Burke speaks with the tone of resignation of someone who has been struggling 20 years in hopes of seeing the stones somehow restored to a facsimile of their former historical grandeur.

Gharamani the Italian architect, however, speaks with the indignation of a restoration specialist from Europe, where destroying ancient historical fabric is widely prohibited.

"These stones are eighth-century stones and we have to respect them, and leave it for our future generations," says Gharamani. "To lose them to landscaping, that makes me feel very sorry."

Gharamani seems to be alone in his sentiments. Father Davis allows that landscaping "may be the best use" for the remainder of the stones. And San Francisco's Fine Arts Museums, which presumably owns them, isn't likely to complain: The museums' director has been quoted referring to the stones as a "white elephant."

So stonemasons will continue to chip away at hand-carved bits of the abbey, turning them into raised planting beds and such. This is not precisely in line with a monastic life of contemplation.
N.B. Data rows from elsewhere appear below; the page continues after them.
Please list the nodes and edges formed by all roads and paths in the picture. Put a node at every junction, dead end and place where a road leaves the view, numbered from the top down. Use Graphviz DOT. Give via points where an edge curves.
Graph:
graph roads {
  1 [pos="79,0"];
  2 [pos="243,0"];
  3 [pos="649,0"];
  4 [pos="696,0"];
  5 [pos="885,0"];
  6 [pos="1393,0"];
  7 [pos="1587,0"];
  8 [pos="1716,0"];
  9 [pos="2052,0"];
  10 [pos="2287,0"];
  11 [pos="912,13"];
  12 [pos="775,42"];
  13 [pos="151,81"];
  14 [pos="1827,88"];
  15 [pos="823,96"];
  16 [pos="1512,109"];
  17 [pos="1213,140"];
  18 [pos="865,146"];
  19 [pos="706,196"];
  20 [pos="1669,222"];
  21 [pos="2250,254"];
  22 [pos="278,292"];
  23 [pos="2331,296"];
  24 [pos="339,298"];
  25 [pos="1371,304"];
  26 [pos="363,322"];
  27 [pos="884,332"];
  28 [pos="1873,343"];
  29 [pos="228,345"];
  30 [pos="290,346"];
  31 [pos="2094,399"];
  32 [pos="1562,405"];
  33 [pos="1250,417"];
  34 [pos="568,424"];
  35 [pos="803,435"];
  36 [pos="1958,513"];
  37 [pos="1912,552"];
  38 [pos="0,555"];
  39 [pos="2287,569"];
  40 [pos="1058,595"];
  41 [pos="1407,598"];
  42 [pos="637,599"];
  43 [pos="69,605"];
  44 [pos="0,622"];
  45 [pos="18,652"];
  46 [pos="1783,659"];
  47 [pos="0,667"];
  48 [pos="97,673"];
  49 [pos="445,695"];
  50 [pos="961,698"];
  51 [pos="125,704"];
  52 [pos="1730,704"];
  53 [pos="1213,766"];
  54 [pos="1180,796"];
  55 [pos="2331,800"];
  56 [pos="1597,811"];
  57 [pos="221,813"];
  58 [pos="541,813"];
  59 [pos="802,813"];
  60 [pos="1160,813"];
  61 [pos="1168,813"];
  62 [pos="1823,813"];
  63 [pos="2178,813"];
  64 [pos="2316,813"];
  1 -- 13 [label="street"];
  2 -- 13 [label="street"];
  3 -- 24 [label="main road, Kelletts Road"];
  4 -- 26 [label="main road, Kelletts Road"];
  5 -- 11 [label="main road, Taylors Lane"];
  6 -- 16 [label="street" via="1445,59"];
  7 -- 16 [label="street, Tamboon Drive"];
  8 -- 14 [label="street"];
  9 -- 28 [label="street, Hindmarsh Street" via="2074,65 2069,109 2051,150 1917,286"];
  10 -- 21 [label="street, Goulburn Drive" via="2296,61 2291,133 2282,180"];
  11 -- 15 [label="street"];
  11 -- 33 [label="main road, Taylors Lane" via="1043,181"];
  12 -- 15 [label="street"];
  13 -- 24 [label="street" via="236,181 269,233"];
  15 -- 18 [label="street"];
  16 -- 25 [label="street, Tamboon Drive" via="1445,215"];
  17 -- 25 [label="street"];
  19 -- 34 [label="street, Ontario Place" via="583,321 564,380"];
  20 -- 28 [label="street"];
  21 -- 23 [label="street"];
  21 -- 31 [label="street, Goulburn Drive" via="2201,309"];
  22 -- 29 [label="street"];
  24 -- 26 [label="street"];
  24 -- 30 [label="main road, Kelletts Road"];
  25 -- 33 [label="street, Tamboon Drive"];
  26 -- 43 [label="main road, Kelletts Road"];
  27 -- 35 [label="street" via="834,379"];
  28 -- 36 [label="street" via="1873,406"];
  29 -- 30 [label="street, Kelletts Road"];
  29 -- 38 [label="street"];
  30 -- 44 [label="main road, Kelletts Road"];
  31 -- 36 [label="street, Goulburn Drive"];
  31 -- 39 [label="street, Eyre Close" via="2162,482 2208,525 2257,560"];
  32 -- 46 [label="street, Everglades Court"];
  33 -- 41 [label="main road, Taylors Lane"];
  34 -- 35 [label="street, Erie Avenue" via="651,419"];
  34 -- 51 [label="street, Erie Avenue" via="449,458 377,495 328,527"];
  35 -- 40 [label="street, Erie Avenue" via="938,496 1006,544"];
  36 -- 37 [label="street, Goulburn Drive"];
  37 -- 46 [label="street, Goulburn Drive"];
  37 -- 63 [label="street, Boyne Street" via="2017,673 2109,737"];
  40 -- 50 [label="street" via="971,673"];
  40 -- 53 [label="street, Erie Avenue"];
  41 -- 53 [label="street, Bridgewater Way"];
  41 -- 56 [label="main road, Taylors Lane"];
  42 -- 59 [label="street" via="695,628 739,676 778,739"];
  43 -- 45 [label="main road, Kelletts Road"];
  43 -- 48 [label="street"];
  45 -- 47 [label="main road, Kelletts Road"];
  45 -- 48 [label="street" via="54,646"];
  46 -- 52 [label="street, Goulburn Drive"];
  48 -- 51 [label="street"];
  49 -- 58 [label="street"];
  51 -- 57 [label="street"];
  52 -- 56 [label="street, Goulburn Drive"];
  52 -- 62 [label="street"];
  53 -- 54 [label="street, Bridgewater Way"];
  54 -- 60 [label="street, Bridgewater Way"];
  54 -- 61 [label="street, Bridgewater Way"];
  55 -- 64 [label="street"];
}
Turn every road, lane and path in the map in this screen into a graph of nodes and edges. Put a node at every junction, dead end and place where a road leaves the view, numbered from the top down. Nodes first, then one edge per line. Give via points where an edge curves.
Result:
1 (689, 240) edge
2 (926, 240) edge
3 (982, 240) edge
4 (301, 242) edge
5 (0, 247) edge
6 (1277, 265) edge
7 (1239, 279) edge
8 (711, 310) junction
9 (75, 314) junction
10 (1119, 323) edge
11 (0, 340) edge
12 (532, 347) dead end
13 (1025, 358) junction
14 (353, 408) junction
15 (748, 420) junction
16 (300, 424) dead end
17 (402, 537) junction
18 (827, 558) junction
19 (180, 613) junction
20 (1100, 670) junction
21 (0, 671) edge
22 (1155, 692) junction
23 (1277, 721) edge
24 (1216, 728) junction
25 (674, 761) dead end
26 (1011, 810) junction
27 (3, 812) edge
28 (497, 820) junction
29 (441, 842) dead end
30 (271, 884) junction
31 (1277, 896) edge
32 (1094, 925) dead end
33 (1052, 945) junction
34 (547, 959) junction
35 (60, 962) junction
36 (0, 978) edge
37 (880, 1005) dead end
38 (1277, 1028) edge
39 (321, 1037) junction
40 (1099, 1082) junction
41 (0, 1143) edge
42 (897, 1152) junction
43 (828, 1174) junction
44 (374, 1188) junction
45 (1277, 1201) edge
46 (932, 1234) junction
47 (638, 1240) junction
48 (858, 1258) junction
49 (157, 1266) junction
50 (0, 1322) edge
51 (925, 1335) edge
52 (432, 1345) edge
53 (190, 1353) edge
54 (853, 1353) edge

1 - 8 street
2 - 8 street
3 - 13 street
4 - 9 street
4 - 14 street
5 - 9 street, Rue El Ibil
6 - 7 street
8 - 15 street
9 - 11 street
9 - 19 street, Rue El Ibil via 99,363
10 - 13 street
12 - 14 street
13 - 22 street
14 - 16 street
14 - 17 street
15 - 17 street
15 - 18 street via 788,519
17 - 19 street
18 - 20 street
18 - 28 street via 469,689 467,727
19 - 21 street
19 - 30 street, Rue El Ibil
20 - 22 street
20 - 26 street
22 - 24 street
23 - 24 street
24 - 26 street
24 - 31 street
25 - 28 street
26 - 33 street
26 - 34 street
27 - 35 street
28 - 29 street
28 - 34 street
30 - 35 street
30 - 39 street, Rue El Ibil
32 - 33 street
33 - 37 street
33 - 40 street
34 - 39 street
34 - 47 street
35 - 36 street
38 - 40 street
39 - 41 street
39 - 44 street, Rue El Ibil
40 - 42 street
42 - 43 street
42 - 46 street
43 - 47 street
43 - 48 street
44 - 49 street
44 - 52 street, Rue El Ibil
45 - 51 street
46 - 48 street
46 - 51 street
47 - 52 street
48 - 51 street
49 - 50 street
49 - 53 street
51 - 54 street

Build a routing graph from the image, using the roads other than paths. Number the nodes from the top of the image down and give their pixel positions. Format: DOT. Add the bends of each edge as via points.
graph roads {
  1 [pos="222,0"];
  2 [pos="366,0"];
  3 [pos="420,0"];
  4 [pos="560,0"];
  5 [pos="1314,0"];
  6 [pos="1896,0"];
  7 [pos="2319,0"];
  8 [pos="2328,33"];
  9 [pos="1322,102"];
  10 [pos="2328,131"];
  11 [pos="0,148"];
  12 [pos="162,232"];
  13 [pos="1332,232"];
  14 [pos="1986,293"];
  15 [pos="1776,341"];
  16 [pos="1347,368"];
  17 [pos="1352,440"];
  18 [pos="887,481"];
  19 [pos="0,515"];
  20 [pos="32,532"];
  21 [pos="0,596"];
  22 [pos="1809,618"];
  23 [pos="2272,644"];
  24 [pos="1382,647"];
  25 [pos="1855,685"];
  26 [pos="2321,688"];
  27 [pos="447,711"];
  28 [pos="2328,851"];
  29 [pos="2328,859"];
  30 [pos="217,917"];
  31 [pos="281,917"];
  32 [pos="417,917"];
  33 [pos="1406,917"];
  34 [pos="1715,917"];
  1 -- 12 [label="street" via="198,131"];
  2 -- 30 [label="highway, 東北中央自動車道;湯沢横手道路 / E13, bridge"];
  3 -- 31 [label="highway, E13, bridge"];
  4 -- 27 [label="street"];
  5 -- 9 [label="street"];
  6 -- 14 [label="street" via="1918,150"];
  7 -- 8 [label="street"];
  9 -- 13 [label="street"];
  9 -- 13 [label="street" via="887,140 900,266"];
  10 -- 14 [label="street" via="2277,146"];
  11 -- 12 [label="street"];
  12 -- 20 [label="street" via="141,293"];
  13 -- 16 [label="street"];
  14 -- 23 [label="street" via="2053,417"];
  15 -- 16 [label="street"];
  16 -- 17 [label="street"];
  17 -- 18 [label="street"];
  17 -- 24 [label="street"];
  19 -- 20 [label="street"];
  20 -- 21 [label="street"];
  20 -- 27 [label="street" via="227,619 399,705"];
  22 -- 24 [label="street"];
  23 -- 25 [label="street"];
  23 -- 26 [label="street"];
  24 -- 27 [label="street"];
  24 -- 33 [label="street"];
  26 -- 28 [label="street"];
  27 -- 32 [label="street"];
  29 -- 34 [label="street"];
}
But walking past the retaining wall in the Japanese Garden, along AIDS garden pathways marked by fluted rib-stones, or past the arboretum's entrance at nightfall after the stonemasons have gone home, the shadows of the trees, the texture of the stones, and the smell of the ferns do cause the mind to drift. Thoughts seem to dissipate, and an unearthly calm begins to permeate the mind and spirit. Walking still farther through the fragrant redwoods and lacelike ferns, one can almost feel, if for only a moment, the warp and the weft of the moral fabric of the universe.